Work instruction:
Pick out every line in the records that contains the word "Нормандские", and copy each one in full.

++++++++

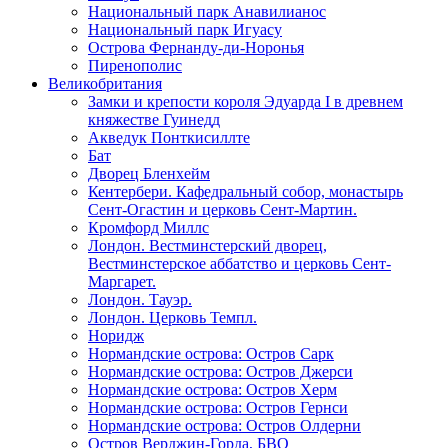
Национальный парк Анавилианос
Национальный парк Игуасу
Острова Фернанду-ди-Норонья
Пиренополис
Великобритания
Замки и крепости короля Эдуарда I в древнем
княжестве Гуинедд
Акведук Понткисиллте
Бат
Дворец Бленхейм
Кентербери. Кафедральный собор, монастырь
Сент-Огастин и церковь Сент-Мартин.
Кромфорд Миллс
Лондон. Вестминстерский дворец,
Вестминстерское аббатство и церковь Cент-
Маргарет.
Лондон. Тауэр.
Лондон. Церковь Темпл.
Норидж
Нормандские острова: Остров Сарк
Нормандские острова: Остров Джерси
Нормандские острова: Остров Херм
Нормандские острова: Остров Гернси
Нормандские острова: Остров Олдерни
Остров Верджин-Горда, БВО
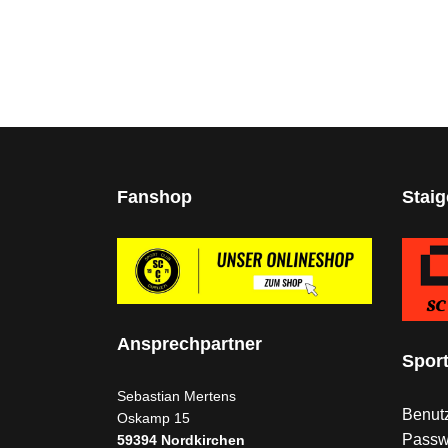
Fanshop
Stai
Ansprechpartner
Spor
Sebastian Mertens
Benutz
Oskamp 15
Passw
59394
Nordkirchen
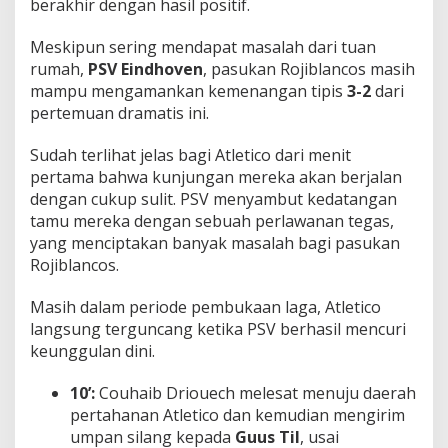
berakhir dengan hasil positif.
Meskipun sering mendapat masalah dari tuan
rumah,
PSV Eindhoven
, pasukan Rojiblancos masih
mampu mengamankan kemenangan tipis
3-2
dari
pertemuan dramatis ini.
Sudah terlihat jelas bagi Atletico dari menit
pertama bahwa kunjungan mereka akan berjalan
dengan cukup sulit. PSV menyambut kedatangan
tamu mereka dengan sebuah perlawanan tegas,
yang menciptakan banyak masalah bagi pasukan
Rojiblancos.
Masih dalam periode pembukaan laga, Atletico
langsung terguncang ketika PSV berhasil mencuri
keunggulan dini.
10’:
Couhaib Driouech melesat menuju daerah
pertahanan Atletico dan kemudian mengirim
umpan silang kepada
Guus Til
, usai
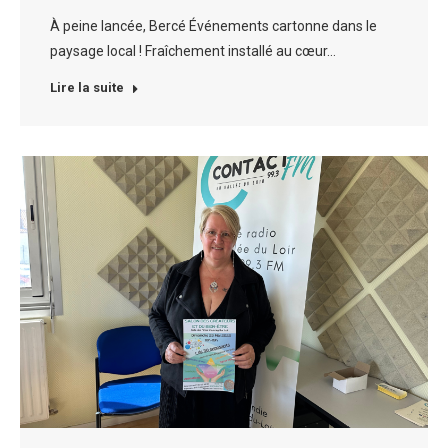
À peine lancée, Bercé Événements cartonne dans le
paysage local ! Fraîchement installé au cœur…
Lire la suite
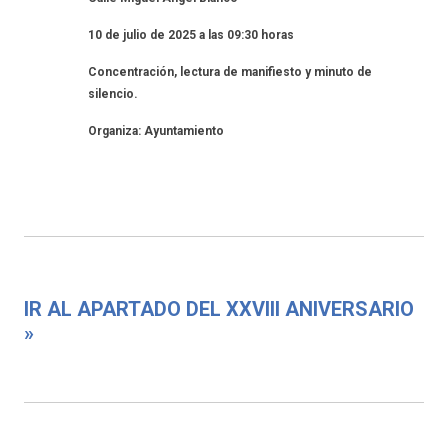
10 de julio de 2025 a las 09:30 horas
Concentración, lectura de manifiesto y minuto de
silencio.
Organiza: Ayuntamiento
IR AL APARTADO DEL XXVIII ANIVERSARIO
»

++++++++

Task solution:
Нормандские острова: Остров Сарк
Нормандские острова: Остров Джерси
Нормандские острова: Остров Херм
Нормандские острова: Остров Гернси
Нормандские острова: Остров Олдерни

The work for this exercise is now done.